TO DO.
The answer should be a faithful retyping of the records that follow, pictures excluded.

Relative pose estimation data:
^^^^

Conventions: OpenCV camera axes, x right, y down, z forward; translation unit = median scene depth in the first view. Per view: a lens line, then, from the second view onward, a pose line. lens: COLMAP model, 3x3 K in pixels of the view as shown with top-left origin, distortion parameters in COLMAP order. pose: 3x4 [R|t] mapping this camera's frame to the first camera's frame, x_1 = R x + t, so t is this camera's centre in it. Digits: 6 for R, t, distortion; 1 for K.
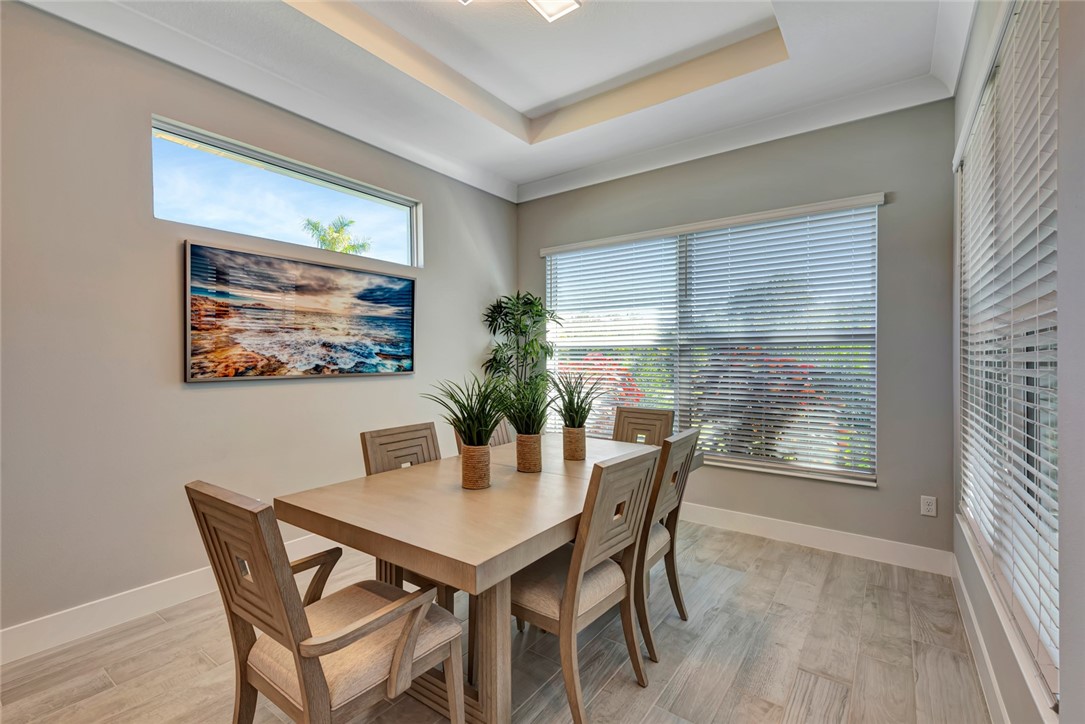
lens RADIAL K [[492.6, 0, 544.2], [0, 492.6, 362.9], [0, 0, 1]] dist [0.004552, 0.000129]
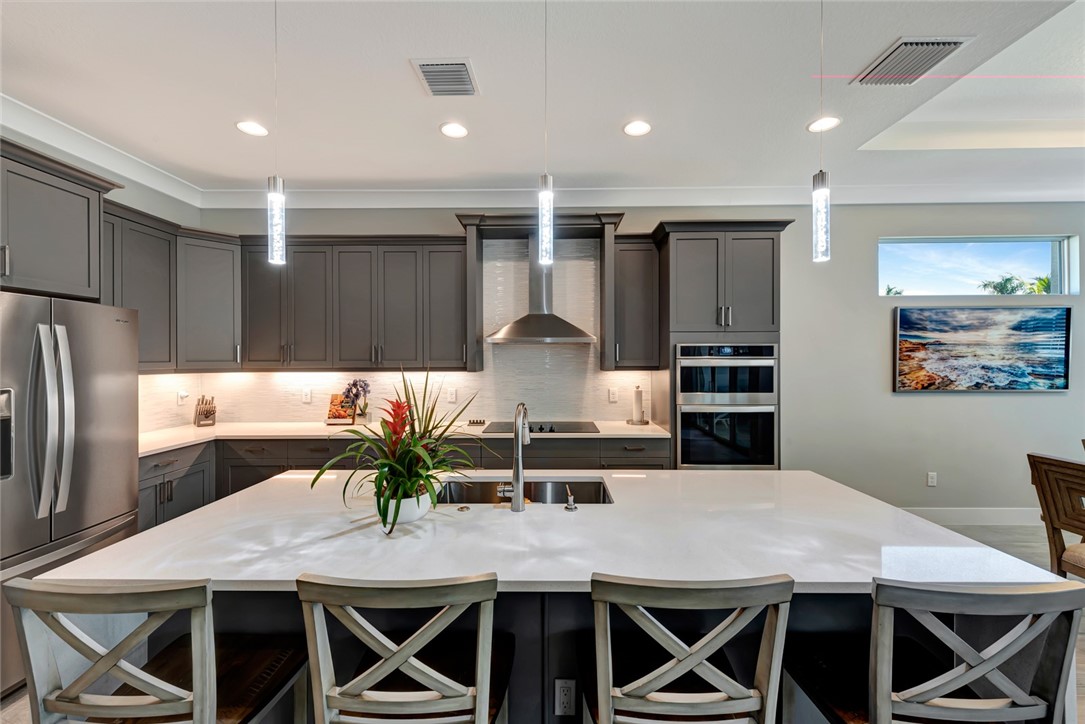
lens RADIAL K [[429.4, 0, 545.2], [0, 429.4, 359.6], [0, 0, 1]] dist [0.013363, -0.001727]
pose [[0.583194, -0.000038, -0.812333, -0.186019], [-0.008860, 0.999940, -0.006408, -0.040257], [0.812284, 0.010934, 0.583159, -0.649454]]
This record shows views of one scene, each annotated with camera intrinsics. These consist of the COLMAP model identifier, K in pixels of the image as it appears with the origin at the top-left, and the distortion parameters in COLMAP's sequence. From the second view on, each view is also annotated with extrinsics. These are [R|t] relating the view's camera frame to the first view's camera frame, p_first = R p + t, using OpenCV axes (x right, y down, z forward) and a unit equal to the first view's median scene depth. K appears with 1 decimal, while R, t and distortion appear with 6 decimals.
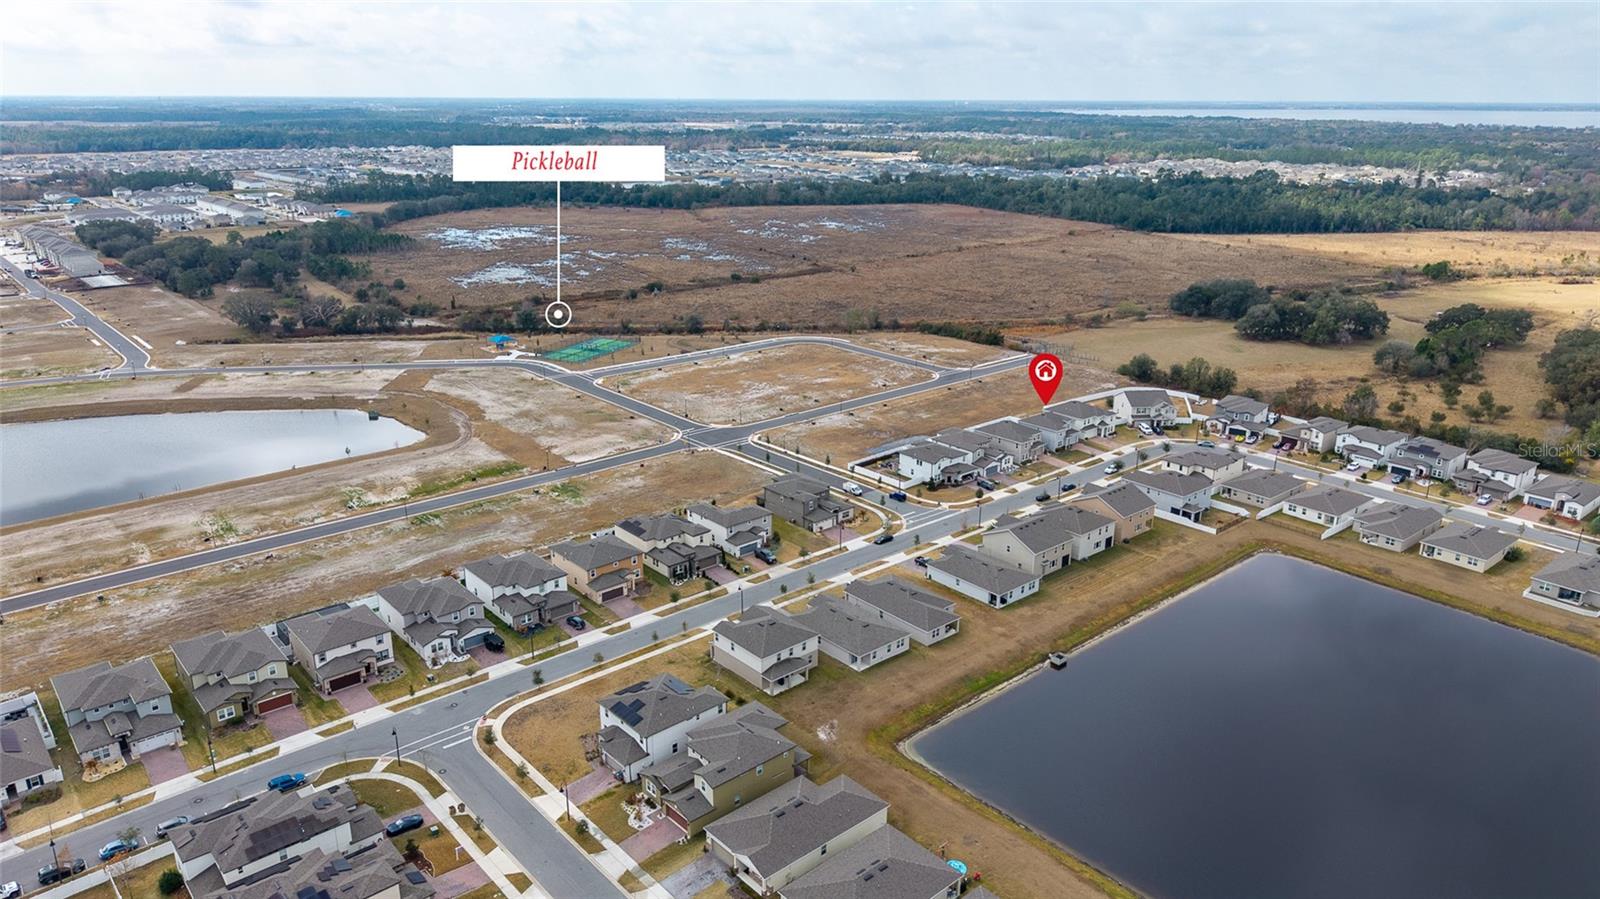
lens RADIAL K [[1086.1, 0, 802.8], [0, 1086.1, 448.8], [0, 0, 1]] dist [0.025513, -0.027856]
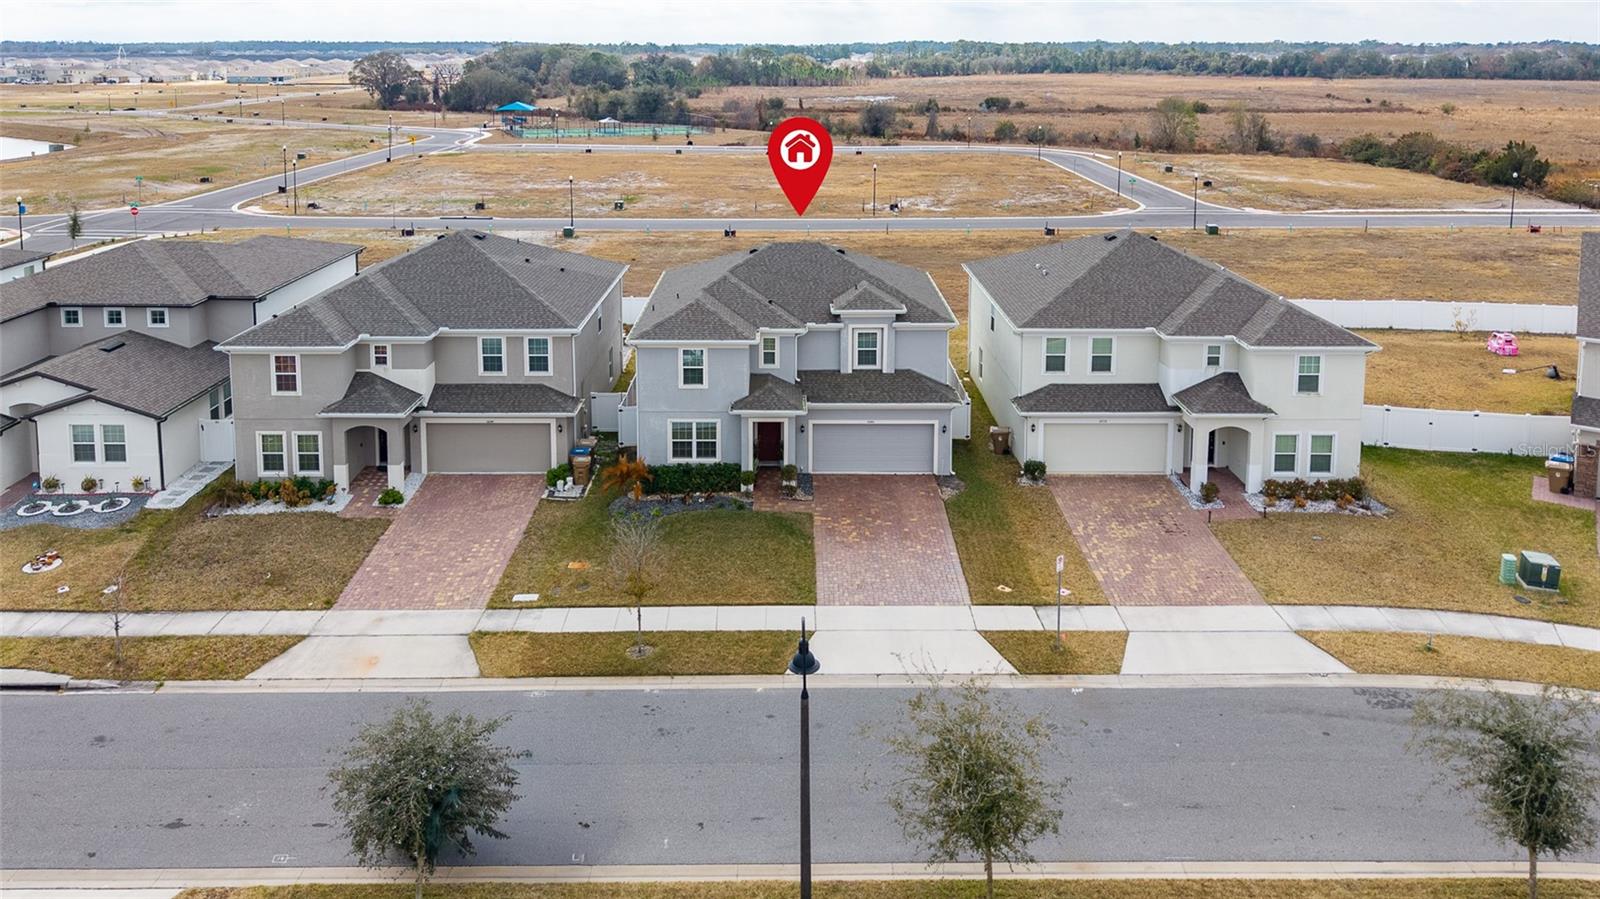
lens RADIAL K [[1086.1, 0, 801.0], [0, 1086.1, 365.2], [0, 0, 1]] dist [0.025513, -0.027856]
pose [[0.756486, 0.174114, -0.630408, 0.332310], [-0.197951, 0.979655, 0.033034, -0.021520], [0.623334, 0.099800, 0.775561, 0.896589]]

^^^^

SOLVED PROBLEM.
Conventions: OpenCV camera axes, x right, y down, z forward; translation unit = median scene depth in the first view. Per view: a lens line, then, from the second view onward, a pose line. lens: COLMAP model, 3x3 K in pixels of the view as shown with top-left origin, distortion parameters in COLMAP order. pose: 3x4 [R|t] mapping this camera's frame to the first camera's frame, x_1 = R x + t, so t is this camera's centre in it. Digits: 6 for R, t, distortion; 1 for K.
lens RADIAL K [[492.6, 0, 544.2], [0, 492.6, 362.9], [0, 0, 1]] dist [0.004552, 0.000129]
lens RADIAL K [[429.4, 0, 545.2], [0, 429.4, 359.6], [0, 0, 1]] dist [0.013363, -0.001727]
pose [[0.583194, -0.000038, -0.812333, -0.186019], [-0.008860, 0.999940, -0.006408, -0.040257], [0.812284, 0.010934, 0.583159, -0.649454]]
This record shows views of one scene, each annotated with camera intrinsics. These consist of the COLMAP model identifier, K in pixels of the image as it appears with the origin at the top-left, and the distortion parameters in COLMAP's sequence. From the second view on, each view is also annotated with extrinsics. These are [R|t] relating the view's camera frame to the first view's camera frame, p_first = R p + t, using OpenCV axes (x right, y down, z forward) and a unit equal to the first view's median scene depth. K appears with 1 decimal, while R, t and distortion appear with 6 decimals.
lens RADIAL K [[1086.1, 0, 802.8], [0, 1086.1, 448.8], [0, 0, 1]] dist [0.025513, -0.027856]
lens RADIAL K [[1086.1, 0, 801.0], [0, 1086.1, 365.2], [0, 0, 1]] dist [0.025513, -0.027856]
pose [[0.756486, 0.174114, -0.630408, 0.332310], [-0.197951, 0.979655, 0.033034, -0.021520], [0.623334, 0.099800, 0.775561, 0.896589]]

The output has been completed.